Parents with children in the public schools rely on local papers to tell them what they need to know to plan their children’s future. Some Berkeley parents care about how well the football team fares, but many more have strong opinions on topics like the number and quality of science labs kids should be offered at Berkeley High. And teachers want to weigh in too. We’ll continue to serve the school community by airing such discussions. 

What we won’t be doing is offering open-ended opportunities for illiterate anonymous bloviation and venting. Readers who enjoy that sort of thing can find it in any number of online papers these days. We’ll continue to require full name signatures on letters and to ask for phone numbers (not for publication) to verify authorship. This should be enough to keep the quality of correspondence as high as it’s been in the past.  

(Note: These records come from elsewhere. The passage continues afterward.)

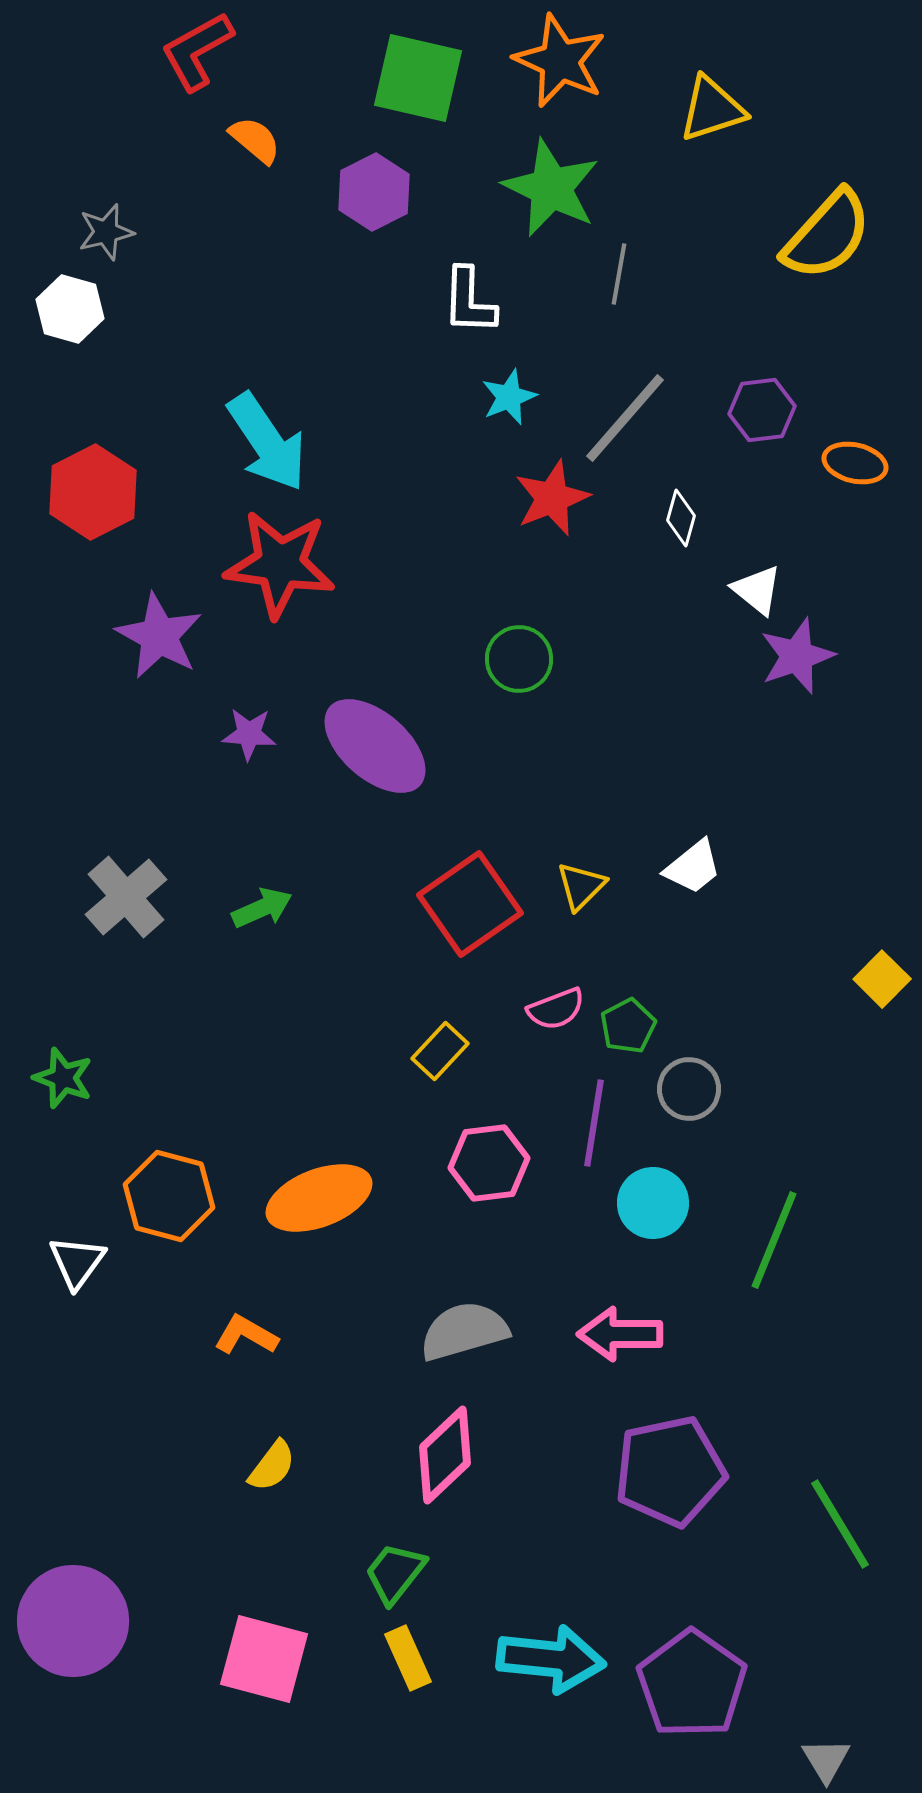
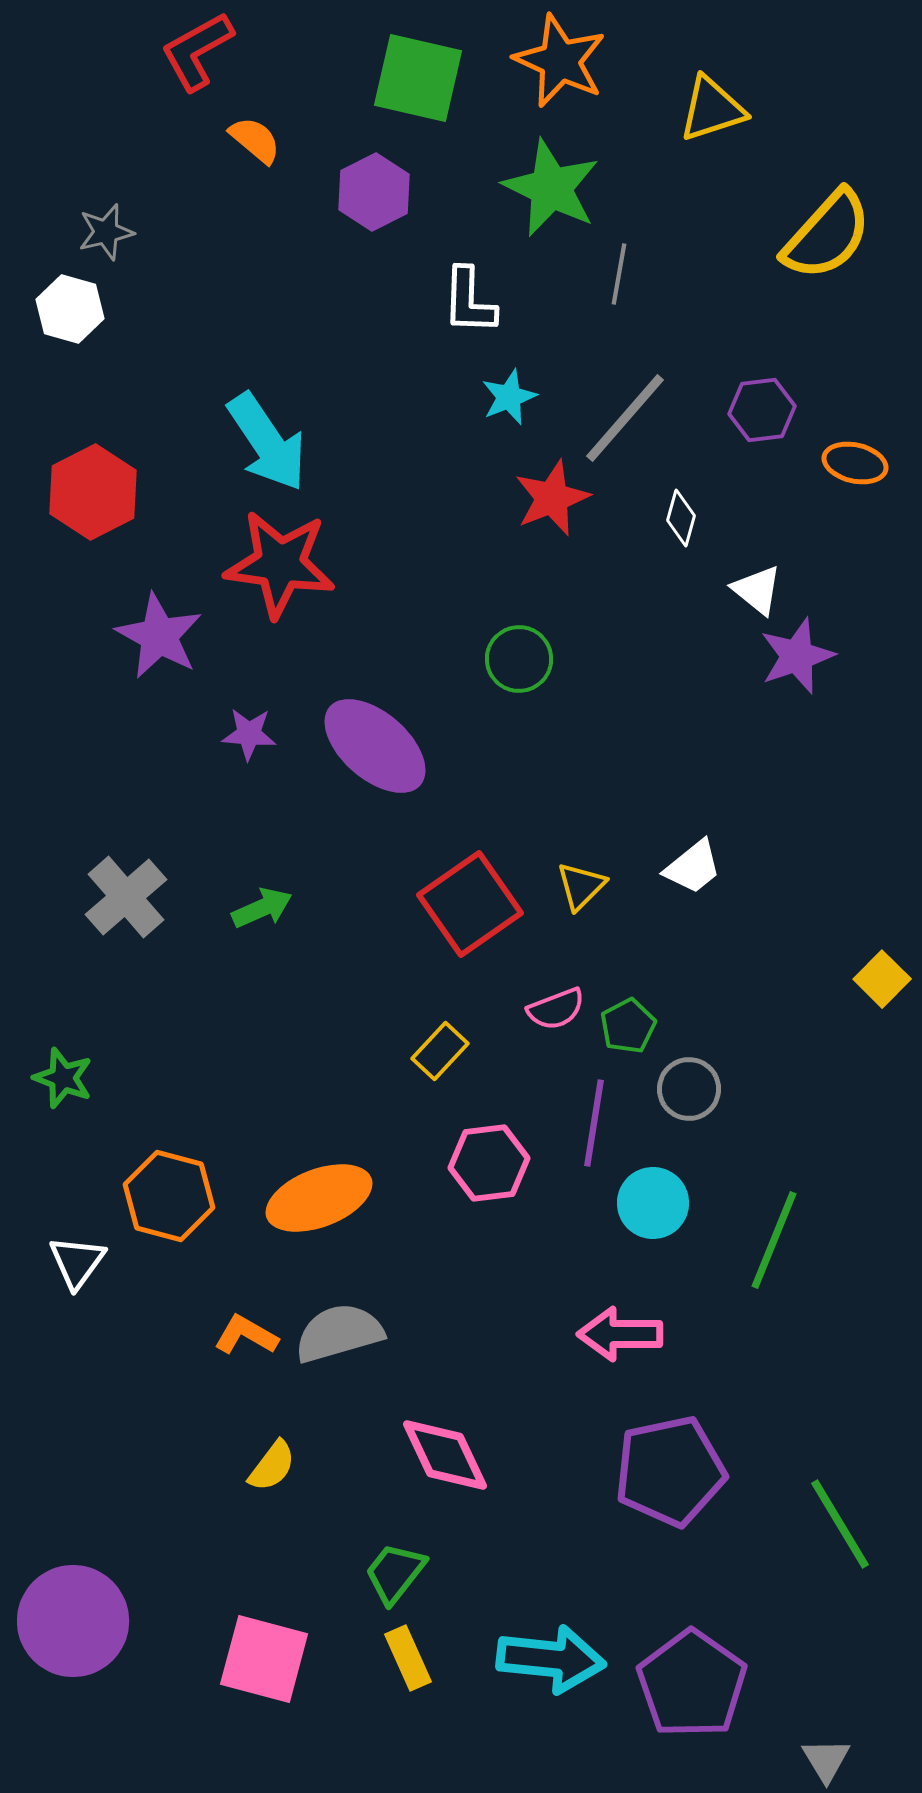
gray semicircle at (464, 1331): moved 125 px left, 2 px down
pink diamond at (445, 1455): rotated 72 degrees counterclockwise
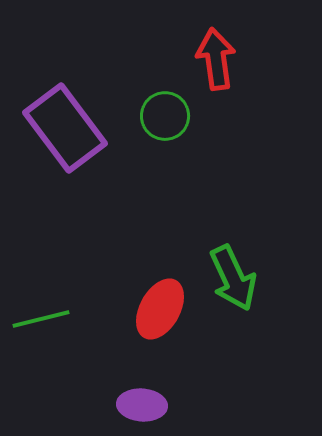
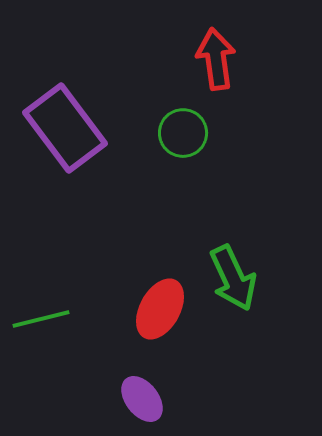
green circle: moved 18 px right, 17 px down
purple ellipse: moved 6 px up; rotated 48 degrees clockwise
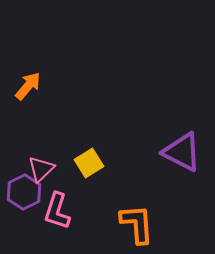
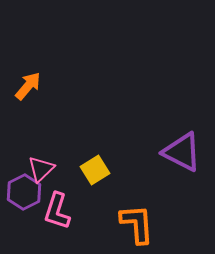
yellow square: moved 6 px right, 7 px down
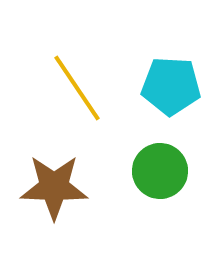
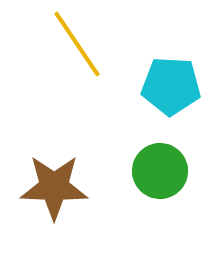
yellow line: moved 44 px up
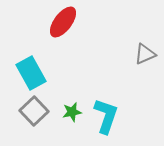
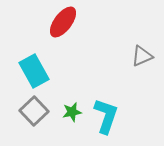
gray triangle: moved 3 px left, 2 px down
cyan rectangle: moved 3 px right, 2 px up
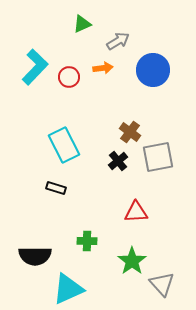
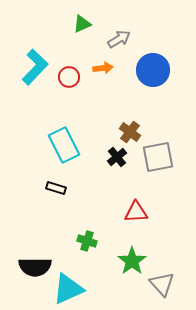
gray arrow: moved 1 px right, 2 px up
black cross: moved 1 px left, 4 px up
green cross: rotated 18 degrees clockwise
black semicircle: moved 11 px down
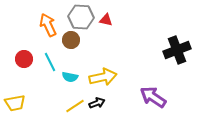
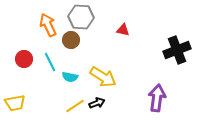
red triangle: moved 17 px right, 10 px down
yellow arrow: rotated 44 degrees clockwise
purple arrow: moved 4 px right, 1 px down; rotated 64 degrees clockwise
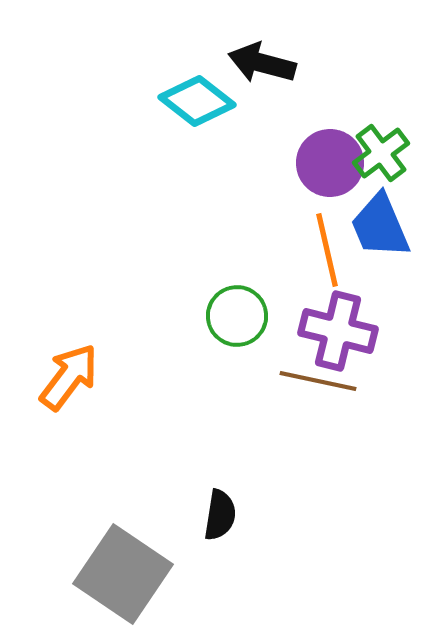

We have tentative plans to publish occasional print papers at intervals as yet undetermined, if we can work out the logistics. It doesn’t seem impossibly hard or prohibitively expensive to put out a “Best of the Planet” issue, perhaps monthly or bi-monthly, with limited distribution in a few locations or city-wide home delivery or anything in between. This is another reason to make sure you’re on our subscription list, so we will be able to let you know where and when you might find print Planets.  

New directions: We want to use this opportunity to try once again to provide some coverage of the whole urban East Bay scene. J. Douglas Allen-Taylor has given our readers a regular window on Oakland, and we’ve had some news from points north, including Richmond, but there’s a lot more going on there. This would be an especially good opportunity for Partisan Position contributions from engaged readers in other cities, or for linking to new and old news blogs.  

We’ve also had many requests for more food coverage of all kinds which we’ve never been able to afford on a regular basis. Foodies, this is your chance for 15 minutes of fame, or even more. In fact, we welcome contributed reviews from readers on all sorts of topics, not just food.  

That’s just a sample of what might be possible in the new and improved Planet. We’d like suggestions and ideas from all of you. 

Readers have responded both resignedly and enthusiastically to our announcement that we’re going online-only. There’s been a full measure of schadenfreude expressed in some quarters as well, including the now-familiar venomous voicemail messages and hate mail.  

But love us or hate us, going online doesn’t mean the Planet’s going away, just moving into a new orbit. We’ll be seeing you there.